**WORK TO BE COMPLETED**
Once the line with "dans le sol . |" is found, write it out along with each later line exactly, through the end of the entries, skipping every picture.

Content starts

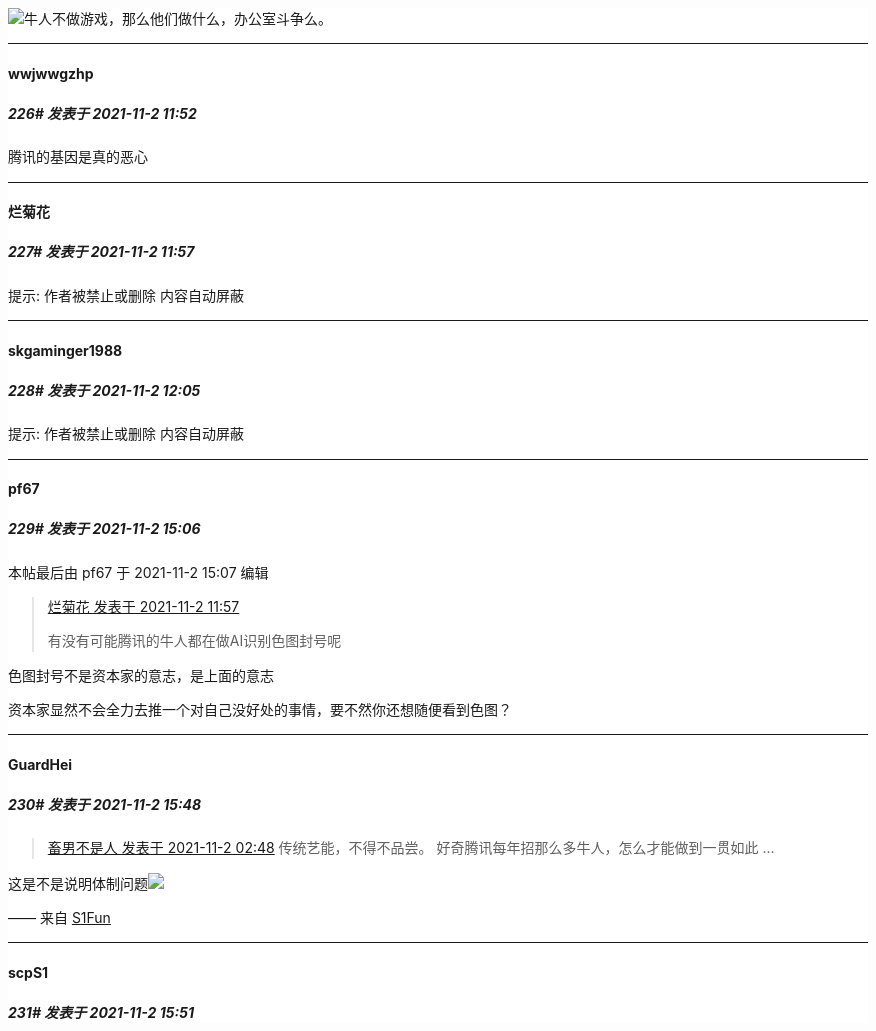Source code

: <img src="https://static.saraba1st.com/image/smiley/face2017/067.png" referrerpolicy="no-referrer">牛人不做游戏，那么他们做什么，办公室斗争么。

*****

####  wwjwwgzhp  
##### 226#       发表于 2021-11-2 11:52

腾讯的基因是真的恶心

*****

####  烂菊花  
##### 227#       发表于 2021-11-2 11:57

提示: 作者被禁止或删除 内容自动屏蔽

*****

####  skgaminger1988  
##### 228#       发表于 2021-11-2 12:05

提示: 作者被禁止或删除 内容自动屏蔽

*****

####  pf67  
##### 229#       发表于 2021-11-2 15:06

 本帖最后由 pf67 于 2021-11-2 15:07 编辑 
<blockquote><a href="httphttps://bbs.saraba1st.com/2b/forum.php?mod=redirect&amp;goto=findpost&amp;pid=53376640&amp;ptid=2034841" target="_blank">烂菊花 发表于 2021-11-2 11:57</a>

有没有可能腾讯的牛人都在做AI识别色图封号呢</blockquote>
色图封号不是资本家的意志，是上面的意志

资本家显然不会全力去推一个对自己没好处的事情，要不然你还想随便看到色图？

*****

####  GuardHei  
##### 230#       发表于 2021-11-2 15:48

<blockquote><a href="httphttps://bbs.saraba1st.com/2b/forum.php?mod=redirect&amp;goto=findpost&amp;pid=53372509&amp;ptid=2034841" target="_blank">畜男不是人 发表于 2021-11-2 02:48</a>
传统艺能，不得不品尝。
好奇腾讯每年招那么多牛人，怎么才能做到一贯如此 ...</blockquote>
这是不是说明体制问题<img src="https://static.saraba1st.com/image/smiley/face2017/067.png" referrerpolicy="no-referrer">

—— 来自 [S1Fun](https://s1fun.koalcat.com)

*****

####  scpS1  
##### 231#       发表于 2021-11-2 15:51
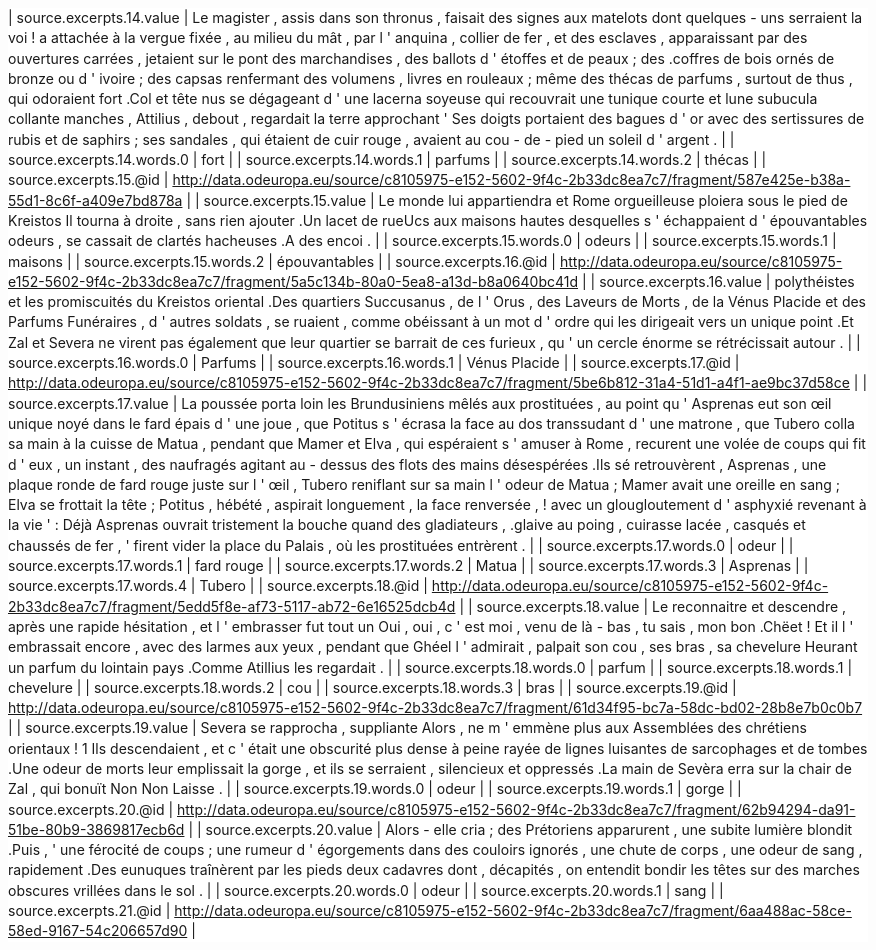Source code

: | source.excerpts.14.value | Le magister , assis dans son thronus , faisait des signes aux matelots dont quelques - uns serraient la voi ! a attachée à la vergue fixée , au milieu du mât , par l ' anquina , collier de fer , et des esclaves , apparaissant par des ouvertures carrées , jetaient sur le pont des marchandises , des ballots d ' étoffes et de peaux ; des .coffres de bois ornés de bronze ou d ' ivoire ; des capsas renfermant des volumens , livres en rouleaux ; même des thécas de parfums , surtout de thus , qui odoraient fort .Col et tête nus se dégageant d ' une lacerna soyeuse qui recouvrait une tunique courte et lune subucula collante manches , Attilius , debout , regardait la terre approchant ' Ses doigts portaient des bagues d ' or avec des sertissures de rubis et de saphirs ; ses sandales , qui étaient de cuir rouge , avaient au cou - de - pied un soleil d ' argent . |
| source.excerpts.14.words.0 | fort |
| source.excerpts.14.words.1 | parfums |
| source.excerpts.14.words.2 | thécas |
| source.excerpts.15.@id | http://data.odeuropa.eu/source/c8105975-e152-5602-9f4c-2b33dc8ea7c7/fragment/587e425e-b38a-55d1-8c6f-a409e7bd878a |
| source.excerpts.15.value | Le monde lui appartiendra et Rome orgueilleuse ploiera sous le pied de Kreistos Il tourna à droite , sans rien ajouter .Un lacet de rueUcs aux maisons hautes desquelles s ' échappaient d ' épouvantables odeurs , se cassait de clartés hacheuses .A des encoi . |
| source.excerpts.15.words.0 | odeurs |
| source.excerpts.15.words.1 | maisons |
| source.excerpts.15.words.2 | épouvantables |
| source.excerpts.16.@id | http://data.odeuropa.eu/source/c8105975-e152-5602-9f4c-2b33dc8ea7c7/fragment/5a5c134b-80a0-5ea8-a13d-b8a0640bc41d |
| source.excerpts.16.value | polythéistes et les promiscuités du Kreistos oriental .Des quartiers Succusanus , de l ' Orus , des Laveurs de Morts , de la Vénus Placide et des Parfums Funéraires , d ' autres soldats , se ruaient , comme obéissant à un mot d ' ordre qui les dirigeait vers un unique point .Et Zal et Severa ne virent pas également que leur quartier se barrait de ces furieux , qu ' un cercle énorme se rétrécissait autour . |
| source.excerpts.16.words.0 | Parfums |
| source.excerpts.16.words.1 | Vénus Placide |
| source.excerpts.17.@id | http://data.odeuropa.eu/source/c8105975-e152-5602-9f4c-2b33dc8ea7c7/fragment/5be6b812-31a4-51d1-a4f1-ae9bc37d58ce |
| source.excerpts.17.value | La poussée porta loin les Brundusiniens mêlés aux prostituées , au point qu ' Asprenas eut son œil unique noyé dans le fard épais d ' une joue , que Potitus s ' écrasa la face au dos transsudant d ' une matrone , que Tubero colla sa main à la cuisse de Matua , pendant que Mamer et Elva , qui espéraient s ' amuser à Rome , recurent une volée de coups qui fit d ' eux , un instant , des naufragés agitant au - dessus des flots des mains désespérées .Ils sé retrouvèrent , Asprenas , une plaque ronde de fard rouge juste sur l ' œil , Tubero reniflant sur sa main l ' odeur de Matua ; Mamer avait une oreille en sang ; Elva se frottait la tête ; Potitus , hébété , aspirait longuement , la face renversée , ! avec un glougloutement d ' asphyxié revenant à la vie ' : Déjà Asprenas ouvrait tristement la bouche quand des gladiateurs , .glaive au poing , cuirasse lacée , casqués et chaussés de fer , ' firent vider la place du Palais , où les prostituées entrèrent . |
| source.excerpts.17.words.0 | odeur |
| source.excerpts.17.words.1 | fard rouge |
| source.excerpts.17.words.2 | Matua |
| source.excerpts.17.words.3 | Asprenas |
| source.excerpts.17.words.4 | Tubero |
| source.excerpts.18.@id | http://data.odeuropa.eu/source/c8105975-e152-5602-9f4c-2b33dc8ea7c7/fragment/5edd5f8e-af73-5117-ab72-6e16525dcb4d |
| source.excerpts.18.value | Le reconnaitre et descendre , après une rapide hésitation , et l ' embrasser fut tout un Oui , oui , c ' est moi , venu de là - bas , tu sais , mon bon .Chëet ! Et il l ' embrassait encore , avec des larmes aux yeux , pendant que Ghéel l ' admirait , palpait son cou , ses bras , sa chevelure Heurant un parfum du lointain pays .Comme Atillius les regardait . |
| source.excerpts.18.words.0 | parfum |
| source.excerpts.18.words.1 | chevelure |
| source.excerpts.18.words.2 | cou |
| source.excerpts.18.words.3 | bras |
| source.excerpts.19.@id | http://data.odeuropa.eu/source/c8105975-e152-5602-9f4c-2b33dc8ea7c7/fragment/61d34f95-bc7a-58dc-bd02-28b8e7b0c0b7 |
| source.excerpts.19.value | Severa se rapprocha , suppliante Alors , ne m ' emmène plus aux Assemblées des chrétiens orientaux ! 1 Ils descendaient , et c ' était une obscurité plus dense à peine rayée de lignes luisantes de sarcophages et de tombes .Une odeur de morts leur emplissait la gorge , et ils se serraient , silencieux et oppressés .La main de Sevèra erra sur la chair de Zal , qui bonuït Non Non Laisse . |
| source.excerpts.19.words.0 | odeur |
| source.excerpts.19.words.1 | gorge |
| source.excerpts.20.@id | http://data.odeuropa.eu/source/c8105975-e152-5602-9f4c-2b33dc8ea7c7/fragment/62b94294-da91-51be-80b9-3869817ecb6d |
| source.excerpts.20.value | Alors - elle cria ; des Prétoriens apparurent , une subite lumière blondit .Puis , ' une férocité de coups ; une rumeur d ' égorgements dans des couloirs ignorés , une chute de corps , une odeur de sang , rapidement .Des eunuques traînèrent par les pieds deux cadavres dont , décapités , on entendit bondir les têtes sur des marches obscures vrillées dans le sol . |
| source.excerpts.20.words.0 | odeur |
| source.excerpts.20.words.1 | sang |
| source.excerpts.21.@id | http://data.odeuropa.eu/source/c8105975-e152-5602-9f4c-2b33dc8ea7c7/fragment/6aa488ac-58ce-58ed-9167-54c206657d90 |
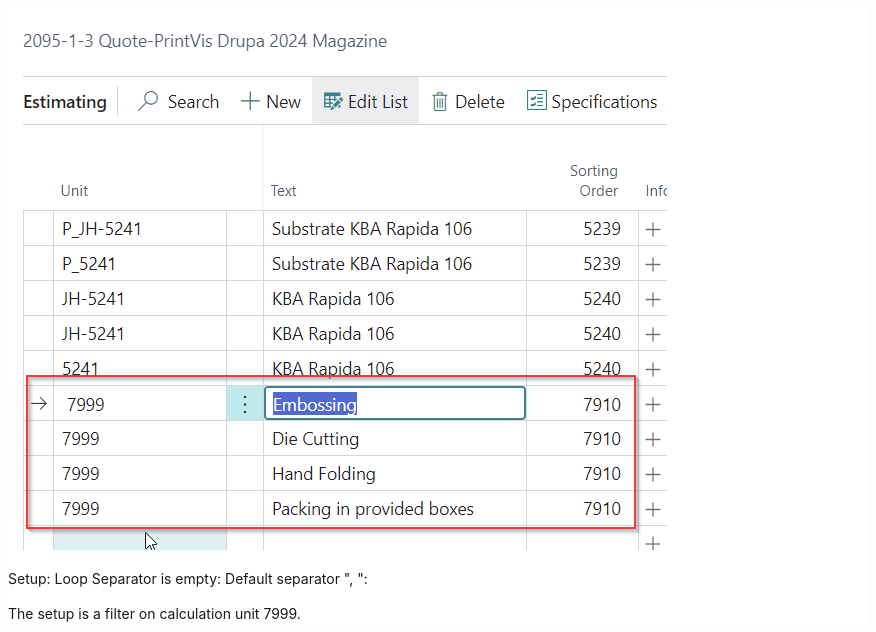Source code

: ![Report Setup](./assets/RS19.png)

Setup: Loop Separator is empty: Default separator ", ":

The setup is a filter on calculation unit 7999.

Content ends

**EXPECTED OUTPUT**
| source.excerpts.20.value | Alors - elle cria ; des Prétoriens apparurent , une subite lumière blondit .Puis , ' une férocité de coups ; une rumeur d ' égorgements dans des couloirs ignorés , une chute de corps , une odeur de sang , rapidement .Des eunuques traînèrent par les pieds deux cadavres dont , décapités , on entendit bondir les têtes sur des marches obscures vrillées dans le sol . |
| source.excerpts.20.words.0 | odeur |
| source.excerpts.20.words.1 | sang |
| source.excerpts.21.@id | http://data.odeuropa.eu/source/c8105975-e152-5602-9f4c-2b33dc8ea7c7/fragment/6aa488ac-58ce-58ed-9167-54c206657d90 |
Source code

: ![Report Setup](./assets/RS19.png)

Setup: Loop Separator is empty: Default separator ", ":

The setup is a filter on calculation unit 7999.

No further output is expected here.